From the line with "[587,137,631,153] days's ->" to the line with "[71,374,205,384] EXPIRATION DATE: ->", retype every line exactly, including those two, and leave out the rest of the data below.
======== RECORDS SUPPLIED ========
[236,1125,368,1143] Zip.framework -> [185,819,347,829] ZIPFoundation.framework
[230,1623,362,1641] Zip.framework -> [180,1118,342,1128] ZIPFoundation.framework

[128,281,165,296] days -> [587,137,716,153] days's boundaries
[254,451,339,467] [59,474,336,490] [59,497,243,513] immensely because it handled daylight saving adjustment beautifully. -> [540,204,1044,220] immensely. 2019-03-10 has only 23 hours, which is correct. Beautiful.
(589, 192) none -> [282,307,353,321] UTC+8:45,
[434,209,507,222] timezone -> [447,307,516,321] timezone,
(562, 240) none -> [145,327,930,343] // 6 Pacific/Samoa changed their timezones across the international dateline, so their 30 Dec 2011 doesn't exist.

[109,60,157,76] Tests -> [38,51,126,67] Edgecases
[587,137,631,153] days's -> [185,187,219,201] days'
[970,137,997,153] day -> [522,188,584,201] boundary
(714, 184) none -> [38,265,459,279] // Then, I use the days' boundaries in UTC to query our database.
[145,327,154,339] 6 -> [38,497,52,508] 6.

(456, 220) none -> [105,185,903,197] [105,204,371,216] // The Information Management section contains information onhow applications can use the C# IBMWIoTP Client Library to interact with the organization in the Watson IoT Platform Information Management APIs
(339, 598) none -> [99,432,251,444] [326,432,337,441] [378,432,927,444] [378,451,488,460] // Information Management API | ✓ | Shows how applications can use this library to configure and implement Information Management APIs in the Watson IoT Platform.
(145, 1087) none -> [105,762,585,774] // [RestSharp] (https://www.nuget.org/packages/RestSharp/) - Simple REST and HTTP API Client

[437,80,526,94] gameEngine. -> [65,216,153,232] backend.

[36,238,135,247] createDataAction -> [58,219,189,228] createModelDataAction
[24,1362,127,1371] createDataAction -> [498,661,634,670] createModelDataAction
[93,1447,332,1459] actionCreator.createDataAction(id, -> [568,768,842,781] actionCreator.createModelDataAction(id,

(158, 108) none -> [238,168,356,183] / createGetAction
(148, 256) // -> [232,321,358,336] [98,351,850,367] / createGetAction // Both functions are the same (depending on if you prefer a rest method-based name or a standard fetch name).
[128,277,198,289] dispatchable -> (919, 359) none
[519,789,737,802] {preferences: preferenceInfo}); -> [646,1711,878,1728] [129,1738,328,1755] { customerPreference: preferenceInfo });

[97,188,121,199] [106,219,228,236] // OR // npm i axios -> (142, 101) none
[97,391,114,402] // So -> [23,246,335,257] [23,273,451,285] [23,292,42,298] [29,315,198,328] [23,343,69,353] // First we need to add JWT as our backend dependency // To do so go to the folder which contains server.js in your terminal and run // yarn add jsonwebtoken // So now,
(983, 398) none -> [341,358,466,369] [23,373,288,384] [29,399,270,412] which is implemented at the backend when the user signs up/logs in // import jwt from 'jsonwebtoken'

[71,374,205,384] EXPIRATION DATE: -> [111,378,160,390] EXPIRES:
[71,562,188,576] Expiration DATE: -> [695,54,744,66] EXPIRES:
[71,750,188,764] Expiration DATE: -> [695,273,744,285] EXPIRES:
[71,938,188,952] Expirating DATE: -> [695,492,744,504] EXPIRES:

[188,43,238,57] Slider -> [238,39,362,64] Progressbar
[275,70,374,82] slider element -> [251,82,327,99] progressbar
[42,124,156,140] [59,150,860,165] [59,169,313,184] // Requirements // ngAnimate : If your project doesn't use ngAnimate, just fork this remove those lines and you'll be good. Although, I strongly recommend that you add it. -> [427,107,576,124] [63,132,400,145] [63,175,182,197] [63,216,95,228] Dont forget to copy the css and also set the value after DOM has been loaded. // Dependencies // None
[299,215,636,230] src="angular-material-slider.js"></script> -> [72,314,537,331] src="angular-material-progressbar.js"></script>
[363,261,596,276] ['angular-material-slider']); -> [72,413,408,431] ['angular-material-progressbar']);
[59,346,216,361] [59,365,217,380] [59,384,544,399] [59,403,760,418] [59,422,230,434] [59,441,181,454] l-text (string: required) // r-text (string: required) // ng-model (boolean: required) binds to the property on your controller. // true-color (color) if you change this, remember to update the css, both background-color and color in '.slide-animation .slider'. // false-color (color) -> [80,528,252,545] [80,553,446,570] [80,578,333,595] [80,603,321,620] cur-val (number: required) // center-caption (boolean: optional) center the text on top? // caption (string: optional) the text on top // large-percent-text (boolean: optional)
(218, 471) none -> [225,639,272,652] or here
========
**SOLUTION TO THE EXERCISE:**
[587,137,631,153] days's -> [185,187,219,201] days'
[970,137,997,153] day -> [522,188,584,201] boundary
(714, 184) none -> [38,265,459,279] // Then, I use the days' boundaries in UTC to query our database.
[145,327,154,339] 6 -> [38,497,52,508] 6.

(456, 220) none -> [105,185,903,197] [105,204,371,216] // The Information Management section contains information onhow applications can use the C# IBMWIoTP Client Library to interact with the organization in the Watson IoT Platform Information Management APIs
(339, 598) none -> [99,432,251,444] [326,432,337,441] [378,432,927,444] [378,451,488,460] // Information Management API | ✓ | Shows how applications can use this library to configure and implement Information Management APIs in the Watson IoT Platform.
(145, 1087) none -> [105,762,585,774] // [RestSharp] (https://www.nuget.org/packages/RestSharp/) - Simple REST and HTTP API Client

[437,80,526,94] gameEngine. -> [65,216,153,232] backend.

[36,238,135,247] createDataAction -> [58,219,189,228] createModelDataAction
[24,1362,127,1371] createDataAction -> [498,661,634,670] createModelDataAction
[93,1447,332,1459] actionCreator.createDataAction(id, -> [568,768,842,781] actionCreator.createModelDataAction(id,

(158, 108) none -> [238,168,356,183] / createGetAction
(148, 256) // -> [232,321,358,336] [98,351,850,367] / createGetAction // Both functions are the same (depending on if you prefer a rest method-based name or a standard fetch name).
[128,277,198,289] dispatchable -> (919, 359) none
[519,789,737,802] {preferences: preferenceInfo}); -> [646,1711,878,1728] [129,1738,328,1755] { customerPreference: preferenceInfo });

[97,188,121,199] [106,219,228,236] // OR // npm i axios -> (142, 101) none
[97,391,114,402] // So -> [23,246,335,257] [23,273,451,285] [23,292,42,298] [29,315,198,328] [23,343,69,353] // First we need to add JWT as our backend dependency // To do so go to the folder which contains server.js in your terminal and run // yarn add jsonwebtoken // So now,
(983, 398) none -> [341,358,466,369] [23,373,288,384] [29,399,270,412] which is implemented at the backend when the user signs up/logs in // import jwt from 'jsonwebtoken'

[71,374,205,384] EXPIRATION DATE: -> [111,378,160,390] EXPIRES:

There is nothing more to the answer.